*GIVEN TEXT:*

-=-=-=-=-

The video has raised questions over whether parents should allow their young children to cycle on roads
Jeremy Vine and former Home Secretary Sajid Javid have clashed over who was in the wrong in a video of a car travelling “too close” to a five-year-old cyclist.
The video was posted by the Channel 5 television presenter on Twitter. It shows a father and his young son cycling on a road in Kensington, south west London.
The son asks if he should move to the side when he reaches an oncoming car, to which his parent says: “No you’re fine, carry on.”
The oncoming car does not stop to let the cyclists through, and the furious father said to his son that the driver “absolutely should have stopped”.
Vine, a well-known cycling advocate, posted the video to Twitter asking whether the five-year-old or driver was wrong.
Former Home Secretary and Tory MP Sajid Javid said “the 5-year old’s father” was wrong, sparking a debate about whether parents should allow young children to cycle on roads.
In response to Mr Javid, a number of parents tweeted Vine about their positive experiences with young children cycling. One mother said her daughter was “riding on the road before her third birthday”.
Vine tweeted: “Drivers put children in danger, and then totally lose the plot when someone points it out to them.”

-=-=-=-=-

Stored data entries:
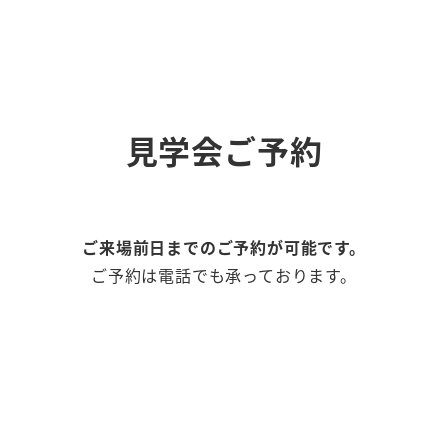
見学会ご予約
ご来場前日までのご予約が可能です。
ご予約は電話でも承っております。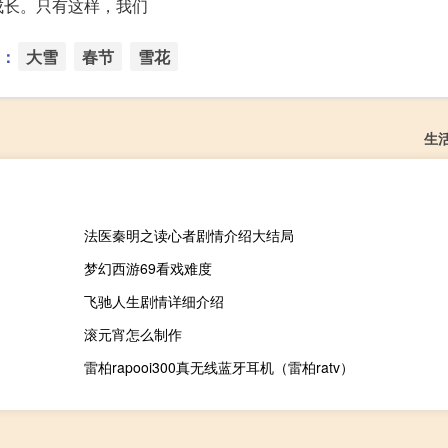
成长。只有这样，我们
：
大雪
春节
雪花
生
法医秦明之读心者剧情介绍大结局
梦幻西游69看戏难度
飞驰人生剧情详细介绍
滚元宵怎么制作
雷柏rapooi300真无线蓝牙耳机（雷柏ratv）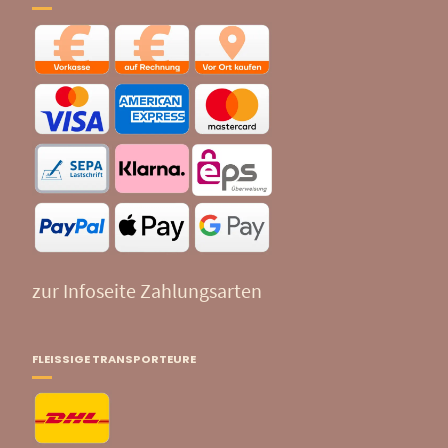
zur Infoseite Zahlungsarten
FLEISSIGE TRANSPORTEURE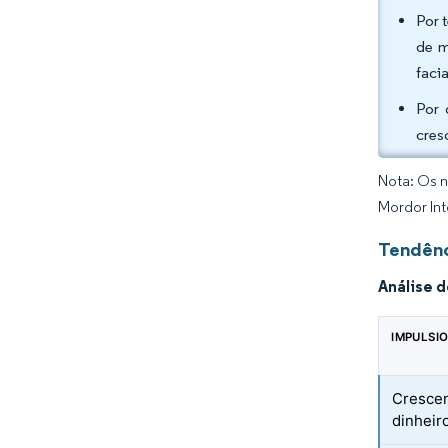
Por 
de m
faci
Por 
cres
Nota: Os n
Mordor Int
Tendênc
Análise 
IMPULSI
Cresce
dinheir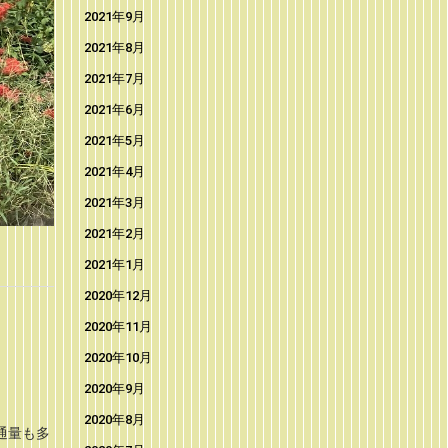
2021年9月
2021年8月
2021年7月
2021年6月
2021年5月
2021年4月
2021年3月
2021年2月
2021年1月
2020年12月
2020年11月
2020年10月
2020年9月
2020年8月
通量も多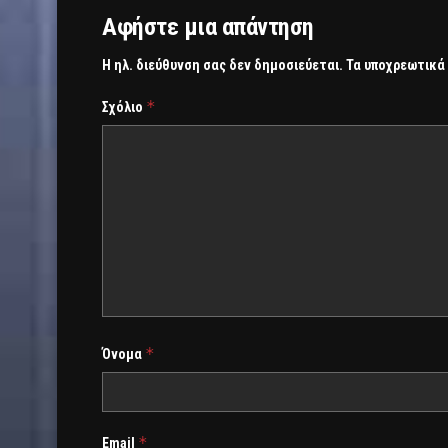
Αφήστε μια απάντηση
Η ηλ. διεύθυνση σας δεν δημοσιεύεται.
Τα υποχρεωτικά
*
Σχόλιο
*
Όνομα
*
Email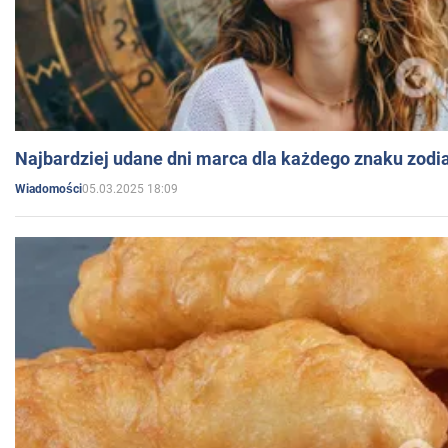
Najbardziej udane dni marca dla każdego znaku zodi
05.03.2025 18:09
Wiadomości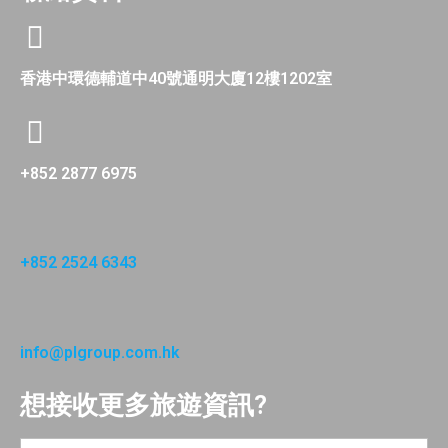
香港中環德輔道中40號通明大廈12樓1202室
+852 2877 6975
+852 2524 6343
info@plgroup.com.hk
想接收更多旅遊資訊?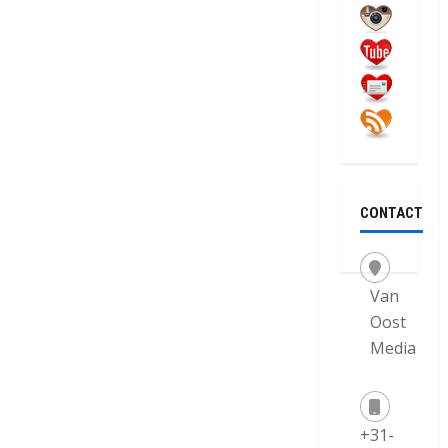
CONTACT
Van
Oost
Media
+31-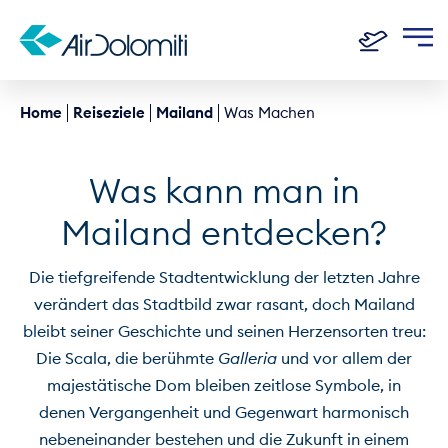
Home
Reiseziele
Mailand
Was Machen
Was kann man in
Mailand entdecken?
Die tiefgreifende Stadtentwicklung der letzten Jahre
verändert das Stadtbild zwar rasant, doch Mailand
bleibt seiner Geschichte und seinen Herzensorten treu:
Die Scala, die berühmte
Galleria
und vor allem der
majestätische Dom bleiben zeitlose Symbole, in
denen Vergangenheit und Gegenwart harmonisch
nebeneinander bestehen und die Zukunft in einem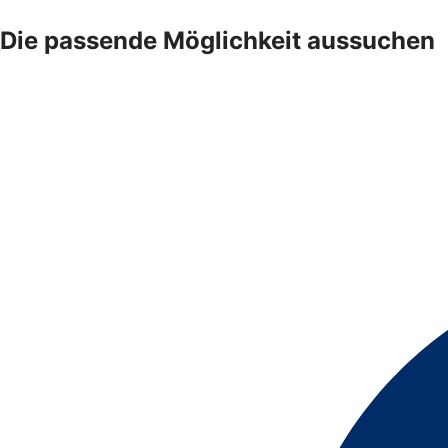
Die passende Möglichkeit aussuchen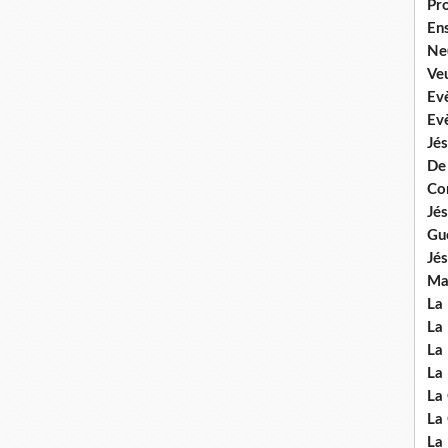
Pr
En
Ne
Veu
Ev
Ev
Jés
De
Co
Jés
Gu
Jés
Mal
La
La 
La 
La 
La
La
La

-=-=-=-=-

*LIST OF TASKS:*
A: In the article on the cycling video, on which road area were the father and son riding?
B: According to the article on the cycling video, what sparked the debate about whether parents should let young children cycle on roads?
C: Carry on the article on the cycling video from its last sentence.
The items are separate material, apart from the article on the cycling video.

*YOUR RESPONSES:*
A: They were cycling on a road in Kensington, south west London.

B: Sajid Javid answered Vine's question by saying that the five-year-old's father was the one in the wrong. That reply set off the debate over whether parents should allow young children to cycle on roads.

C:
In support, national lead for fatal collision investigation reporting, Andy Cox, wrote: “At the core of this is ‘driving culture’ and the need to be more patient, more observant, more respectful, and to focus more on prioritising safety above journey time.”
The young cyclists’ father Ashley, who originally posted the video on Twitter, was then interviewed on Jeremy Vine’s show on Friday.
He said he would “point the finger right back” at Mr Javid.
“I think he bears a huge amount of responsibilty personally.
“In his 2019 spending review, he didn’t announce any funding for active travel.”
Jeremy Vine also posed the question to guest Eve Pollard OBE on his show.
The author said: “The boy’s father is probably very proud of him but five is too little.”
“There are more accidents on the road. There are going up slightly. I’m terrified of knocking bicycles down.”